The team confirmed that the light-toned material in the basins is particularly rich in minerals known as Iron (Fe) and Magnesium (Mg) Phyllosilicates; clear indicators of a body of water. These are present both in the smooth light-toned materials observed on the floors and rims of the basins and in the dramatic knobs of light-toned material which jut up to 600 metres in height from the floors of the Atlantis, Simois and Caralis basins, giving them their chaotic appearance. On the rim of the Simois and the Northern Basin a sequence of Aluminium (Al) Phyllosilicates were also discovered within the smooth light-toned materials lying on top of the other phyllosilicates.

The knobs of light-toned material are perhaps the most telling of the region's geological features. Like the smooth light-toned material this sediment was originally deposited from the air onto the floors and rims of the basins, or carried from the exposed plateaus. As water levels on Mars declined further (Step 3: illustrated in the middle frame) towards the end of the Hesperian period the material in each basin began to crack as it dried and was eventually eroded by the moving waters of the period into these often gigantic monoliths.

The demise of the Martian lakes – the Amazonian period begins

In the Northern Basin, on top of the phyllosilicates, the study confirmed the presence of chloride salts within the smooth light-toned materials that lie in shallow depressions ranging from a few tens of metres to a few kilometres across.
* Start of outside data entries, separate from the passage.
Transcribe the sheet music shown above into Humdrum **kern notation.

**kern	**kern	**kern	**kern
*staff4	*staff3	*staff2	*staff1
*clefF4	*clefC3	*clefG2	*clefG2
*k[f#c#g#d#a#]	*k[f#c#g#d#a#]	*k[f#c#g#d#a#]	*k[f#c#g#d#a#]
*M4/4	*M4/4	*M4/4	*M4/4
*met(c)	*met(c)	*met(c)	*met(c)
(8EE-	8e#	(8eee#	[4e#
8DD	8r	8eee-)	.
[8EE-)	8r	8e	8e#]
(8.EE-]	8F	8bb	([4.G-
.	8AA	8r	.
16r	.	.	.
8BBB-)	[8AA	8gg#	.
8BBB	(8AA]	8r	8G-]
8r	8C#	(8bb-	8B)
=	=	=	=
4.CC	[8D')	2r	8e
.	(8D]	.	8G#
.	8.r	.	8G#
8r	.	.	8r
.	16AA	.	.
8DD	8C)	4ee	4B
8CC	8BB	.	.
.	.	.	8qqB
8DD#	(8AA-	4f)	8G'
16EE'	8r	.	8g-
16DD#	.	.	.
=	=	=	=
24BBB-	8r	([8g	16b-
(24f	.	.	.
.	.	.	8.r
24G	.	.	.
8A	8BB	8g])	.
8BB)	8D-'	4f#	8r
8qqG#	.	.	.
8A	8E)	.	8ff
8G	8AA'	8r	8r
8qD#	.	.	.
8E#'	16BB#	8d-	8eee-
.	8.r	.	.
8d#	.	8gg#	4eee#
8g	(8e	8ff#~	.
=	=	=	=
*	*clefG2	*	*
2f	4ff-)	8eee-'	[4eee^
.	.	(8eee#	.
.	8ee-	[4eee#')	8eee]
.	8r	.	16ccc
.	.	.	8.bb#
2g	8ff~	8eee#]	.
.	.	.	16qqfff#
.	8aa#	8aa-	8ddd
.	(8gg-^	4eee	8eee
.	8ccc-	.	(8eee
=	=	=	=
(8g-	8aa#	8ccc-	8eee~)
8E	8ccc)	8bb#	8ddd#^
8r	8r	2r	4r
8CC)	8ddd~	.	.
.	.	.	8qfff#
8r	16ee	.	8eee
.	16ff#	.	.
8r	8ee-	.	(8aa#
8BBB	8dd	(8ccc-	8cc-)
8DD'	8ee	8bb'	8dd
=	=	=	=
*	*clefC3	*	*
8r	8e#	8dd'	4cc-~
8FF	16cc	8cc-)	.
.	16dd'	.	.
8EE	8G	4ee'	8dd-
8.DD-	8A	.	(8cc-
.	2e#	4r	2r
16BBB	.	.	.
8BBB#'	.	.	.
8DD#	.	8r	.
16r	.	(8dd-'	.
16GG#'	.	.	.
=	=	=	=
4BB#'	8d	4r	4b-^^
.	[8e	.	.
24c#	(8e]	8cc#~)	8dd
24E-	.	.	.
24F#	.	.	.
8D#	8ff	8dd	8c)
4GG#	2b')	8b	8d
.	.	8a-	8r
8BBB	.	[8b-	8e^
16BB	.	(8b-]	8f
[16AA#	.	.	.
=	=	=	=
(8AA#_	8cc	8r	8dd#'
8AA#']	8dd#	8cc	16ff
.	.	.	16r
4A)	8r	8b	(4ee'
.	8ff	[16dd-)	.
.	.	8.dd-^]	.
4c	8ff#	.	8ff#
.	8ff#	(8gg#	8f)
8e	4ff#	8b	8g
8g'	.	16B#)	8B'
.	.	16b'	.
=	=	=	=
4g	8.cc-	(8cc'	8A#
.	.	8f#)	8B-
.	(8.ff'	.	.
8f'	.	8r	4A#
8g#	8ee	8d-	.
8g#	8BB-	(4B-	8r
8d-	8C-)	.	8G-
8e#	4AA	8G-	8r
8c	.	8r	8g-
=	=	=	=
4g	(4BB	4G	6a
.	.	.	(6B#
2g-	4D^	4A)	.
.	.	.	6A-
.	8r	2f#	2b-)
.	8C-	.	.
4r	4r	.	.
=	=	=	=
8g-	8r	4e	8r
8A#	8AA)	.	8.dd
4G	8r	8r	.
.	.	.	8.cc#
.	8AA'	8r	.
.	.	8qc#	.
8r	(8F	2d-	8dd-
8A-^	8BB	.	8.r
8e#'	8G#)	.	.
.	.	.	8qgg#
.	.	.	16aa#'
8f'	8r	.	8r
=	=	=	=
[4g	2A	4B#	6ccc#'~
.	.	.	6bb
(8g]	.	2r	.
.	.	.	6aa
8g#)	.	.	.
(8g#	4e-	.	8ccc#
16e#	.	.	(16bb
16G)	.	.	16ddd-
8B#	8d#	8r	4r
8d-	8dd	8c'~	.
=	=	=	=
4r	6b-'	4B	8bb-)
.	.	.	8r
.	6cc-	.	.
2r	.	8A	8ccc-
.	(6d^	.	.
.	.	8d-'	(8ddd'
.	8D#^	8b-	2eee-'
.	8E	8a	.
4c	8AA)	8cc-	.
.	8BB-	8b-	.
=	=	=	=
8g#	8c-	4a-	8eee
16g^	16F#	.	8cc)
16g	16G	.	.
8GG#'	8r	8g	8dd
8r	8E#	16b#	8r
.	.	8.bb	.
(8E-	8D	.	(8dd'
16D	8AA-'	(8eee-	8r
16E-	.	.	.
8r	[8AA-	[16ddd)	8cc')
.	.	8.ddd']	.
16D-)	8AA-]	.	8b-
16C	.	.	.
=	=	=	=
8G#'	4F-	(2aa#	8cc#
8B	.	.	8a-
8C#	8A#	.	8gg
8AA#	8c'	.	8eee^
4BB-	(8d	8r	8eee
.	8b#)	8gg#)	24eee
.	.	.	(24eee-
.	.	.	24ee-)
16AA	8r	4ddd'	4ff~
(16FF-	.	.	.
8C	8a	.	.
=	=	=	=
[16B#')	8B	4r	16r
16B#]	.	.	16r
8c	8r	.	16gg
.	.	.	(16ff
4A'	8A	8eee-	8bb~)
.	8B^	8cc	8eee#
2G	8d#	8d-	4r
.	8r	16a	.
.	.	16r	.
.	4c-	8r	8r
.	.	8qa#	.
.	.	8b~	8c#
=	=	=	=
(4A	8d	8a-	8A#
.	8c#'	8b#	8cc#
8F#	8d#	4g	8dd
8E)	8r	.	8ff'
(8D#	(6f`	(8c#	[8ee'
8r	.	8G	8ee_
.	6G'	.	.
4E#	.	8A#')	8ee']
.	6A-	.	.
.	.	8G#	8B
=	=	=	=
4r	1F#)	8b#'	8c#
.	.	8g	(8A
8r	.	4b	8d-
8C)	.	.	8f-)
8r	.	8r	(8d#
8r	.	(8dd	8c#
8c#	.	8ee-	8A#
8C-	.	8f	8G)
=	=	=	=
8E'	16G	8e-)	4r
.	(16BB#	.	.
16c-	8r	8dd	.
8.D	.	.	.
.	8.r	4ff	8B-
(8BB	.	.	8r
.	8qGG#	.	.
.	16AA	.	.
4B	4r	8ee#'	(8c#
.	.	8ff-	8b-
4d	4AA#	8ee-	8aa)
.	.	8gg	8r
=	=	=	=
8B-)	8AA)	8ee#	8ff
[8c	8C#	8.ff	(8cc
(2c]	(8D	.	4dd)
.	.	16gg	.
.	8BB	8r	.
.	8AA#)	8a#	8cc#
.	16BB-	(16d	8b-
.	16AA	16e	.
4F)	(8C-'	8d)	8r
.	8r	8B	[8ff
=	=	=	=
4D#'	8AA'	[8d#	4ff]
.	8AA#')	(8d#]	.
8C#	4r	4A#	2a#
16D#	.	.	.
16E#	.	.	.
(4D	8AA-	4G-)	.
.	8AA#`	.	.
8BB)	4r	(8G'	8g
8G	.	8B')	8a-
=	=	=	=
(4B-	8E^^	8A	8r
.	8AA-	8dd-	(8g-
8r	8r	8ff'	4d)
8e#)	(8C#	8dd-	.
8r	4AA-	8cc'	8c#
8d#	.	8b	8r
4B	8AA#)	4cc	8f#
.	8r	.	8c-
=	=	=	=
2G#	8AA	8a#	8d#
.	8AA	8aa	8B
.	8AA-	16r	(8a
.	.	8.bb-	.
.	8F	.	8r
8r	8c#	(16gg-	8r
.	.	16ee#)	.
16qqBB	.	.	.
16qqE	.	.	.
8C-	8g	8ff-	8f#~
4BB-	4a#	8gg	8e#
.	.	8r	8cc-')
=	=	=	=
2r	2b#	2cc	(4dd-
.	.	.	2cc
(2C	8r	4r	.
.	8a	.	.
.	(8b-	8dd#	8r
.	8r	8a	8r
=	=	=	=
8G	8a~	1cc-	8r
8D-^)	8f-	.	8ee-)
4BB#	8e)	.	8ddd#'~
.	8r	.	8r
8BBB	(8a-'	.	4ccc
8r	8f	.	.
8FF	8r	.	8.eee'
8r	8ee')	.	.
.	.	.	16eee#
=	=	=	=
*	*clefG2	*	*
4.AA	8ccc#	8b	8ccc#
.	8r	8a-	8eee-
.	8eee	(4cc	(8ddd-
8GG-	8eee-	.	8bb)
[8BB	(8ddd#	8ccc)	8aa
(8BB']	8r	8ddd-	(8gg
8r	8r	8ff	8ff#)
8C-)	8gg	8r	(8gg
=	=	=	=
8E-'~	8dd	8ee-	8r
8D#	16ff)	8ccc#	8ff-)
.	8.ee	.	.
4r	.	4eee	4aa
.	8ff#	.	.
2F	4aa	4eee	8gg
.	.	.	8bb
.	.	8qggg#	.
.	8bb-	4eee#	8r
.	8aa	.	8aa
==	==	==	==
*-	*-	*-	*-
The presence of these salts suggest that the individual lakes entered a process of extreme drying at the end of their existence, or even later with the reoccurrence of liquid water in the area. These areas were partly encrusted with salt as water – from rain, snow or ice melt – filled and then evaporated from them. This supports the team's deduction that the isolated lakes were eventually lost via evaporation or infiltration into the ground rather than run off, as outlets through which surface water could have escaped to lower ground have not been found.

Above the light-toned material in its various forms, Solmaz and her team have found two layers of material (Step 4: llustrated in the second frame from the top) thought to have formed early in the Amazonian period, the geological time-frame in which Mars currently finds itself. Both were deposited when the basins were completely dry and provide strong evidence that the smaller lakes that followed the demise of Eridania Lake were wiped away before the Amazonian period began.

One layer is a much more abundant thin layer of dark material which covers the floor of all four basins and caps the knobs of material in the three knobbly-floored basins. The other (Step 5: shown in the top frame) is a thin smooth material which filled the gaps between the knobs in the Atlantis and Caralis basins. The material has cracked as a result either of the rapidly drying landscape or due to potential lava flow cooling, indicating that there was volcanic activity in this period.

The nature of the last units of material mean that they formed after the decline of the Eridania Lake and the smaller lakes that followed. Combining this with knowledge that the light-toned material was shaped by the Eridania Lake’s evolution has led the team to propose that the lakes had disappeared by the time the Amazonian period began.